Automatic bug reporting not so automatic

Bug #196172 reported by Fred
44
This bug affects 8 people
Affects Status Importance Assigned to Milestone
apport (Ubuntu)
Fix Released
Wishlist
Evan

Bug Description

Apport or whoopsie could use a setting for automatically sending a crash to the database without any user interaction.

Original report follows:

The automatic bug reporting is not so automatic.

When an application crashes, it triggers "Apport" to run.
It asks the user if he wants to submit a bug report, and the user can select yes or no. (Good)

However, when the user clicks on the "Send bug report" button, it opens the web browser and redirects him over here to bugs.launchpad.net

Most (especially new) users, don't want to bother register an account on the website and enter a description.

If an application crashes and they're asked two choices "Report crash" or "Don't report crash", many will click on the "Report crash" if it causes no personal inconvenience, effort or loss of time for them.
But non-technical users, don't want to report it, if it brings up a website where they need to register an account and enter a description.

So I propose to make it so the user can quickly send a bug report without inconvenience, effort or time, by just pressing a button, and it sends it without the user have to have an account or type anything.

Revision history for this message
Fred (eldmannen+launchpad) wrote :

Using Apport to report a bug should not require a launchpad account. It should be optional.
_ _ _ _
* **Written problem**:
List the column headings in the status table of the bug report above.

* **Provided data**:
_ _ _ _
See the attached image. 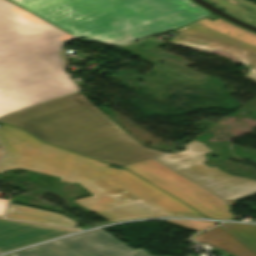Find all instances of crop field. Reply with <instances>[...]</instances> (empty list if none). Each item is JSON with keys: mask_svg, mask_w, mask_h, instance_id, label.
_ _ _ _
* **Answer to the task**:
Affects, Status, Importance, Assigned to, Milestone